Wynne Godley, Dimitri B.Papadimitriou, Claudio H. Dos Santos, and Gennaro Zezza

Levy Institute of Bard College
Red Hook, New York

EDITOR’S NOTE: The full text of this can paper be read at the Institute’s website and the material below serves to summarize the content of the paper. The team consists of a distinguished panel of economists who are using the Institute’s macro economic modeling program to evaluate the American deficit and especially the loss of U.S. trade credits and the consequent impact to the U.S. dollar. This is not a forecast of gloom and doom ahead but rather an exercise in identifying what must be managed to prevent gloom and doom. The value of such a study is to identify the sensitive variables for managing the U.S. Dollar and the consequent impact of not managing them. Thus the key parameters for the U.S. Treasury and Commerce Department are both identified and quantified for management action.

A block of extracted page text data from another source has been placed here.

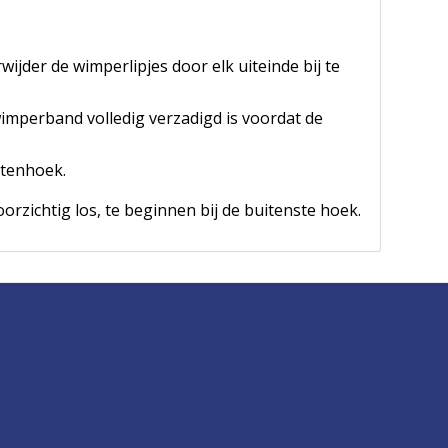
wijder de wimperlipjes door elk uiteinde bij te
imperband volledig verzadigd is voordat de
itenhoek.
rzichtig los, te beginnen bij de buitenste hoek.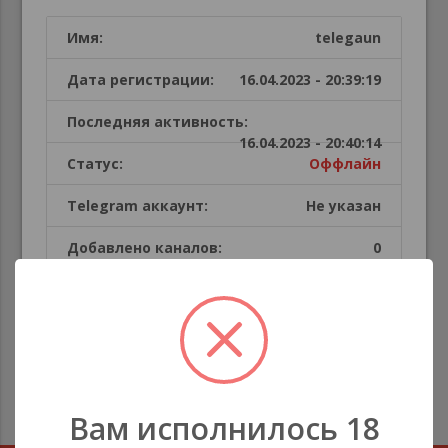
Имя:
telegaun
Дата регистрации:
16.04.2023 - 20:39:19
Последняя активность:
16.04.2023 - 20:40:14
Статус:
Оффлайн
Telegram аккаунт:
Не указан
Добавлено каналов:
0
Публикации пользователя
В этой секции каналов нет
Вам исполнилось 18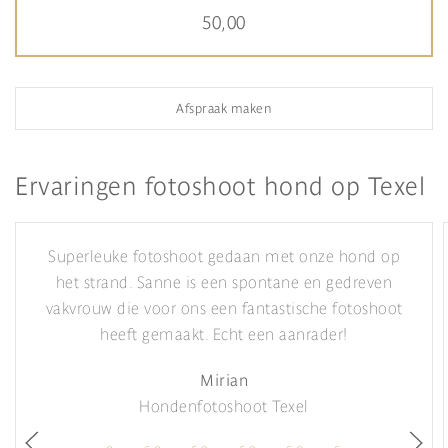
50,00
Afspraak maken
Ervaringen fotoshoot hond op Texel
Superleuke fotoshoot gedaan met onze hond op
het strand. Sanne is een spontane en gedreven
vakvrouw die voor ons een fantastische fotoshoot
heeft gemaakt. Echt een aanrader!
Mirian
Hondenfotoshoot Texel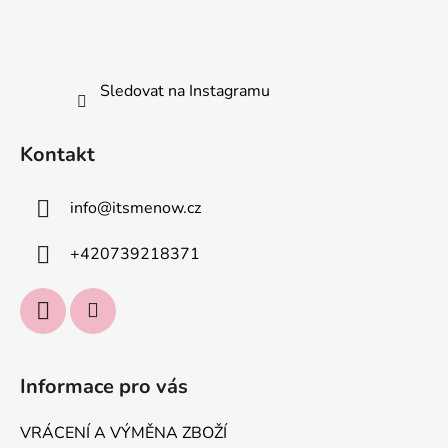
s
u
Sledovat na Instagramu
Kontakt
info
@
itsmenow.cz
+420739218371
Informace pro vás
VRÁCENÍ A VÝMĚNA ZBOŽÍ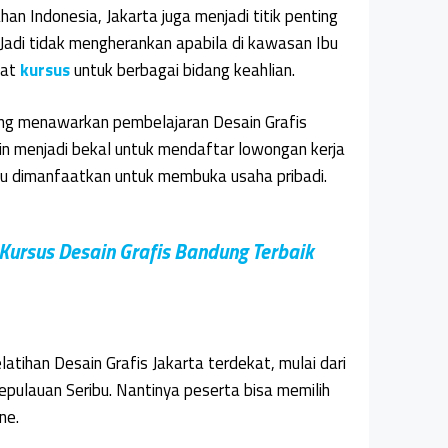
han Indonesia, Jakarta juga menjadi titik penting
Jadi tidak mengherankan apabila di kawasan Ibu
pat
kursus
untuk berbagai bidang keahlian.
ng menawarkan pembelajaran Desain Grafis
lain menjadi bekal untuk mendaftar lowongan kerja
u dimanfaatkan untuk membuka usaha pribadi.
Kursus Desain Grafis Bandung Terbaik
atihan Desain Grafis Jakarta terdekat, mulai dari
Kepulauan Seribu. Nantinya peserta bisa memilih
ne.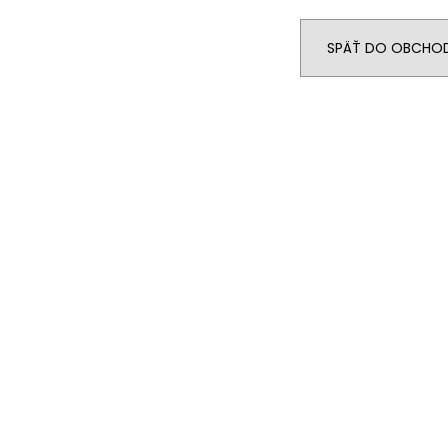
SPÄŤ DO OBCHO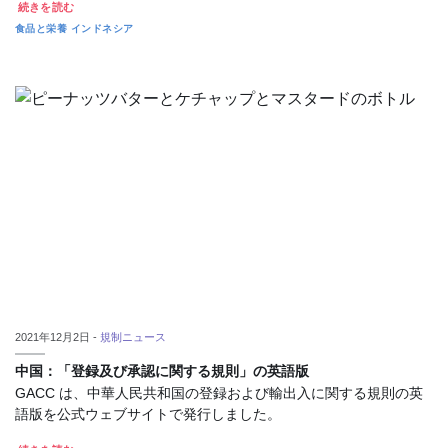
続きを読む
食品と栄養
インドネシア
2021年12月2日 -
規制ニュース
中国：「登録及び承認に関する規則」の英語版
GACC は、中華人民共和国の登録および輸出入に関する規則の英
語版を公式ウェブサイトで発行しました。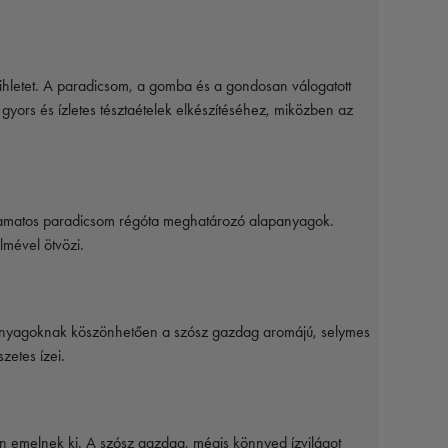
 ihletet. A paradicsom, a gomba és a gondosan válogatott
gyors és ízletes tésztaételek elkészítéséhez, miközben az
 zamatos paradicsom régóta meghatározó alapanyagok.
lmével ötvözi.
apanyagoknak köszönhetően a szósz gazdag aromájú, selymes
zetes ízei.
an emelnek ki. A szósz gazdag, mégis könnyed ízvilágot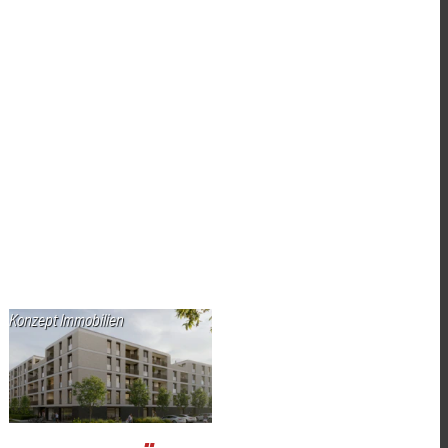
Konzept Immobilien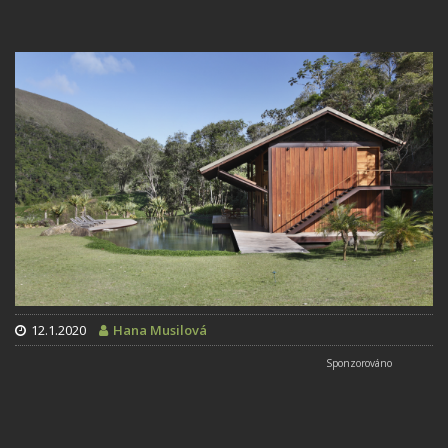
12.1.2020
Hana Musilová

The main arguments in this paper can be simply stated:

• If output in the United States grows fast enough to keep unemployment constant between now and 2010, and if there is no further depreciation in the dollar, the deficit in the current account is likely to get worse, perhaps reaching 7.5 percent by the end of the decade.

• If the trade deficit does not improve, let alone if it gets worse, the United States’ net foreign asset position will deteriorate greatly, so that, with interest rates rising, net income payments from abroad will at last turn negative, and the deficit in the current account as a whole could reach at least 8.5 percent of GDP.

• Net saving (saving less investment) by the private sector is now (exceptionally) negative, to the tune of 2 percent of GDP, because of a spectacular increase in net lending to the personal sector. Our strong view is that, before the decade is out, the housing market will have peaked, a development that will check the growth in personal debt and reduce net lending. The resulting rise in personal saving will probably be enough to bring about some recovery in net saving by the private sector as a whole, increasing it from minus 2 percent to zero or even more.

• If the current account deficit reaches 8.5 percent of GDP in the next five years, and if the private deficit rises to zero, it follows as a matter of accounting logic that the (general) government’s deficit must be increased from its present 4 percent of GDP to 8.5 percent, while public debt rises toward 150 percent of GDP in the long run.